▸ **ASSIGNMENT**
Find the word "documentclass" in the listing below. Copy every line that has it.

===

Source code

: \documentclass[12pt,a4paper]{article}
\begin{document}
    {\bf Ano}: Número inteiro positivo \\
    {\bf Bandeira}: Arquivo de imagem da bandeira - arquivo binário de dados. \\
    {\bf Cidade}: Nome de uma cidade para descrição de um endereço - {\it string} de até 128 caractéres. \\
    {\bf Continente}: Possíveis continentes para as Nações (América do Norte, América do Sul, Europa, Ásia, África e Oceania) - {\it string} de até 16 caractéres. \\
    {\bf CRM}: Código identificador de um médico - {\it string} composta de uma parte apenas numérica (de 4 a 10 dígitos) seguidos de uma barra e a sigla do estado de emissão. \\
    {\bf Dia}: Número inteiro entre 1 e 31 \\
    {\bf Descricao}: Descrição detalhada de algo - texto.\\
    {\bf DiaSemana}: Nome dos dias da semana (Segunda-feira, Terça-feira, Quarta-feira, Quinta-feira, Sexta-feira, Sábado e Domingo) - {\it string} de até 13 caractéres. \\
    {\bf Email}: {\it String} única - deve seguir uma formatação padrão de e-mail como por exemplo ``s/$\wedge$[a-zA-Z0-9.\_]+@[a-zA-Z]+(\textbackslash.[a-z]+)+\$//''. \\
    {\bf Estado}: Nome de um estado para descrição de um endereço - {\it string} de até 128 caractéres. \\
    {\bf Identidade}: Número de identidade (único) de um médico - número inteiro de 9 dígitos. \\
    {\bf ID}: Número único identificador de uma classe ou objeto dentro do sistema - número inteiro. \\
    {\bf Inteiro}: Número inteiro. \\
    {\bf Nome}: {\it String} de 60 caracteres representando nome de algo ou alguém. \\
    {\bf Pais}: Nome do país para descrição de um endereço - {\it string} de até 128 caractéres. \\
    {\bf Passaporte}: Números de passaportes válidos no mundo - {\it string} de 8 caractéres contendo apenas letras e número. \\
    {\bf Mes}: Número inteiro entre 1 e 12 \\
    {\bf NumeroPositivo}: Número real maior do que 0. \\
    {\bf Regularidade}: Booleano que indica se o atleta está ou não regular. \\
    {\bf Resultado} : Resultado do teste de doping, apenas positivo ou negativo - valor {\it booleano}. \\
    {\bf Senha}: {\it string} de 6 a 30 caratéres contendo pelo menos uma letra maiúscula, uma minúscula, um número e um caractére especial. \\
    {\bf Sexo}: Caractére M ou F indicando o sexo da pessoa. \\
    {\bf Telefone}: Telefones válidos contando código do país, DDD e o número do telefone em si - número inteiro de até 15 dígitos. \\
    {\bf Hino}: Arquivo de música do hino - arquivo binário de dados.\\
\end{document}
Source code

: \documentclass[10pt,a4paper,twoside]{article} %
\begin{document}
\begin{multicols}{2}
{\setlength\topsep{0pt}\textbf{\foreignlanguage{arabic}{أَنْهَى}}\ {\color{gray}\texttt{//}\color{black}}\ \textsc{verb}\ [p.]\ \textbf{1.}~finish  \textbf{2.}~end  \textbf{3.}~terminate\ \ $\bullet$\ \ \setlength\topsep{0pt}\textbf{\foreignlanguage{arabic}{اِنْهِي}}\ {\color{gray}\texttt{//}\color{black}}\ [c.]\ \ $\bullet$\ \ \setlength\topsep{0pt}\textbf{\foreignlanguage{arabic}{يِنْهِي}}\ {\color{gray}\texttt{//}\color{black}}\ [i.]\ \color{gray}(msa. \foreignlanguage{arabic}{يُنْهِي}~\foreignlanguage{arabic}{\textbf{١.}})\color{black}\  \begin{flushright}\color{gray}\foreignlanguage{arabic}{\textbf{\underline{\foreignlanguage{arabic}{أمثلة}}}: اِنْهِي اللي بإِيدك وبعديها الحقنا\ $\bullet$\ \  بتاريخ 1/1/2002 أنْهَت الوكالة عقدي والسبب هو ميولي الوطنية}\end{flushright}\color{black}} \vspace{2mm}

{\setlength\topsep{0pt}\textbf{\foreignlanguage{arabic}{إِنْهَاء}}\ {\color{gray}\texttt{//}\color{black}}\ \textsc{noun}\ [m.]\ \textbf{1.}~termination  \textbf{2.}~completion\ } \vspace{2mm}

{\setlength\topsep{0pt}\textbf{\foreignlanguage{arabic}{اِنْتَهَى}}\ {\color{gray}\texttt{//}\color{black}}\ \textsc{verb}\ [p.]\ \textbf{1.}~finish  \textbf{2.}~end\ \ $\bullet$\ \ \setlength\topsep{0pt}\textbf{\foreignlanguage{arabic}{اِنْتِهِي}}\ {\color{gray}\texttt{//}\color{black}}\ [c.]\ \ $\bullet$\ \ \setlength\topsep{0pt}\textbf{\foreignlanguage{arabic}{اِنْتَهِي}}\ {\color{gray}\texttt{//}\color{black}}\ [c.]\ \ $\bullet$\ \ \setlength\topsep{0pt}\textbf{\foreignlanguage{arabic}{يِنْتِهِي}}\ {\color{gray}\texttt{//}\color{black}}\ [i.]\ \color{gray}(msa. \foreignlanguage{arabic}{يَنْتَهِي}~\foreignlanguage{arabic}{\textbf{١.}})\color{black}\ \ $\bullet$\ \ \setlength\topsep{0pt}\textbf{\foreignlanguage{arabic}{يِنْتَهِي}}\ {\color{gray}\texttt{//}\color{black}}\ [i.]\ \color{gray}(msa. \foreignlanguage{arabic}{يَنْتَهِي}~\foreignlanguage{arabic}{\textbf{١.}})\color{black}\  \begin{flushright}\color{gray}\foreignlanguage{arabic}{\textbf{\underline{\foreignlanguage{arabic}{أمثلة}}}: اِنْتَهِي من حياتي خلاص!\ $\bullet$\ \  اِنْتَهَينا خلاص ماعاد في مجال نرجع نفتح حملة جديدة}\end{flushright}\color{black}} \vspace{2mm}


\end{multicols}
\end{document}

===

▸ **SOLUTION**
: \documentclass[12pt,a4paper]{article}
: \documentclass[10pt,a4paper,twoside]{article} %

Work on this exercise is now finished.